Ilka Stitz: Mir ist erst mal bewusst geworden, dass es offenbar Bedarf gibt und dass man aus dem, was es ja gibt, auch noch was machen kann. Und dass es Menschen gibt, die sich kümmern – so wie Du ja diese Initiative mit dem Offenen Brief gestartet hast. Ein für mich willkommenes, weil niederschwelliges Angebot sich selbst einzubringen. Ich konnte leicht auf Dich zugehen, was ich sonst nicht immer so mache 🙂
Welchen Bedarf meinst Du konkret?
Eine Ebene zu finden, auf der es möglich ist die Leute hier zu vernetzen; also die Menschen miteinander in Kontakt zu bringen und so ein Kennenlernen zu fördern. Denn durch das riesige Neubaugebiet sind ja auf einen Schlag so viele Menschen hierher gezogen; und auch ich bin ja neu, weil keine Rheinländerin, wenngleich ich schon seit 30 Jahren in Widdersdorf lebe; da habe ich Strukturen vermisst, die es mir als „Immi“ ermöglichten sich zu entfalten – und zwar über die Vereinsstrukturen, die ja manche doch abschrecken, hinaus. Jetzt gehen plötzlich neue Türen auf!
Menschen wie Jörg Jakobs*, den ich in der Diskussion nach #heimatland kennengelernt habe, weisen auf diverse Initiativen hin – sagen aber auch, die Dynamik jetzt sei irgendwie neu. Vielleicht sei die Zeit reif für ein, ich zitiere ihn, „Widdersdorf 2.0.“ Wie siehst du das?
Auf jeden Fall! Natürlich kenne ich die Dorfgemeinschaft, den Karnevalsverein etc.
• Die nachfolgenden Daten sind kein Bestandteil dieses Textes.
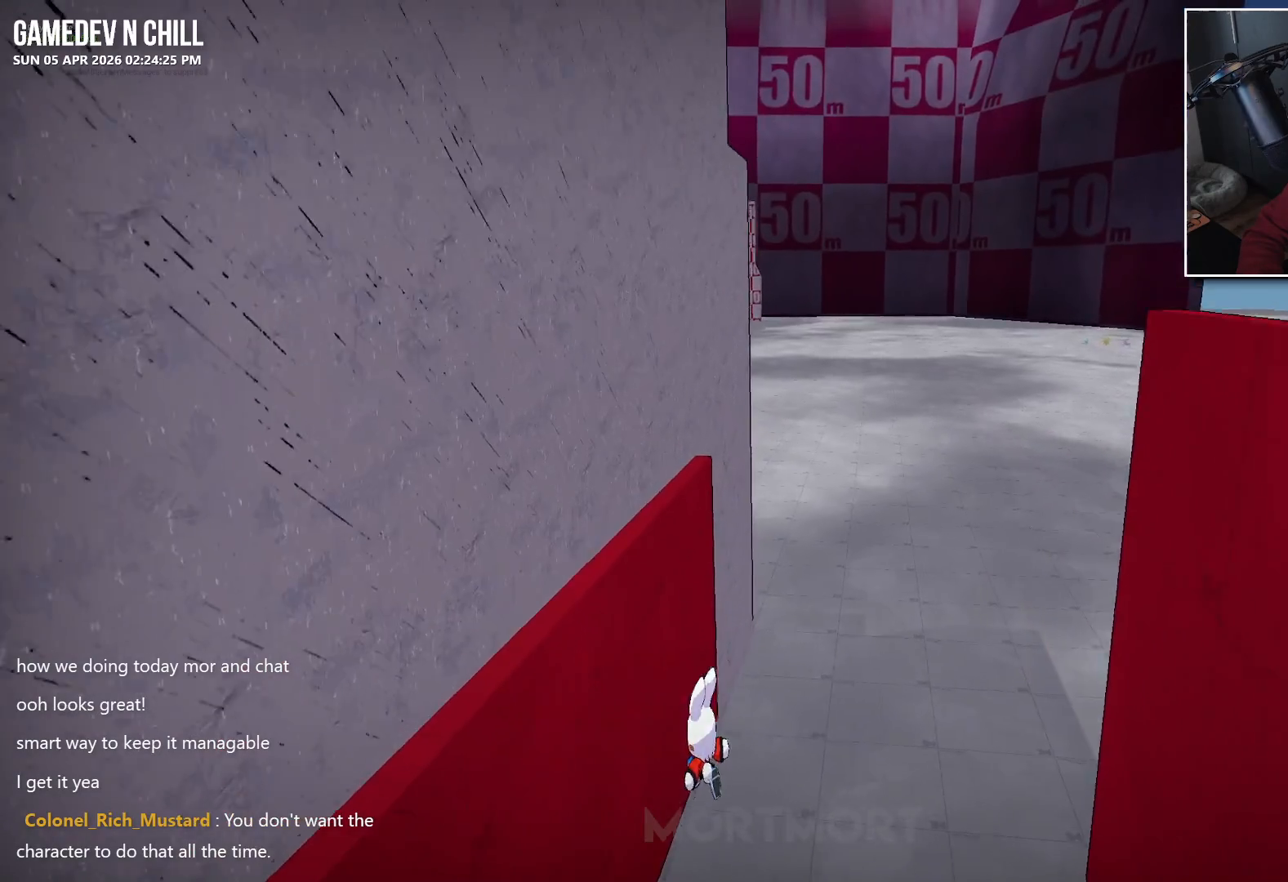
{"buttons": [], "left_stick": "up-left", "right_stick": "center", "events": [[67, "A", "down"], [183, "A", "up"]]}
Ich hatte aber nie das Bedürfnis da einzusteigen und tat mich als Hinzugezogene auch nach Jahrzehnten einfach schwer damit.
Was im Film ja auch raus gearbeitet wurde…
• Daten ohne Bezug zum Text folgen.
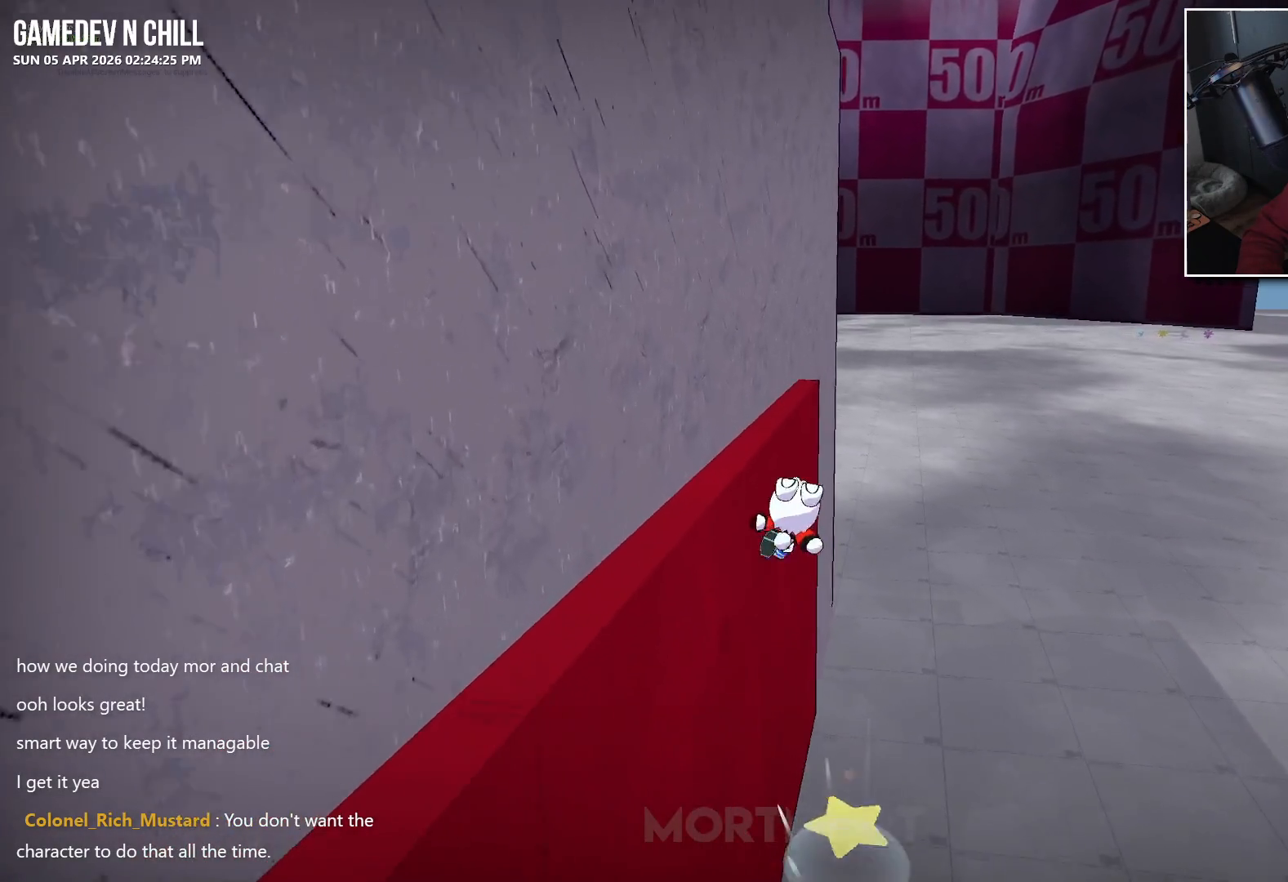
{"buttons": [], "left_stick": "up-right", "right_stick": "center", "events": [[150, "left_stick", "up-right"]]}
Natürlich, aber dieses Phänomen gibt es ja überall.
Und es hat vermutlich auch weniger damit zu tun, das es Menschen aus anderen Ländern und Kulturen sind, oder?
Nein, woher sie kommen, das ist doch völlig egal. Fremd ist man auch, wenn man von Hannover nach Köln oder von Sülz nach Widdersdorf zieht. Das Empfinden von Fremdsein und Nähe entsteht ja aus den Menschen heraus – und da hat der Beitrag viel geleistet, weil die Menschen jetzt bereiter sind, aufeinander zuzugehen, sich kennenzulernen. Wenn man sich kennt, werden die Schwellen niedriger.
Wurden sich Leute vielleicht erst in der Diskussion bewusst, dass sie vielleicht auch ein Schrittchen gehen müssen?
Dass man sensibilisiert wird, sich selbst zu bewegen, genau! Dass man nicht wartet bis etwas passiert. Und manches, was sich bewegt, nimmt man auch gar nicht so wahr. Ich als Nicht-Mutter bemerke zum Beispiel nicht, wenn sich am Fußballplatz, dem Löwi, was verändert. Aber ich kann sehr wohl über meinen Radius hinaus meine Fühler ausstrecken um zu sehen, was es alles an Angeboten gibt, auch wenn sie mich nicht direkt betreffen.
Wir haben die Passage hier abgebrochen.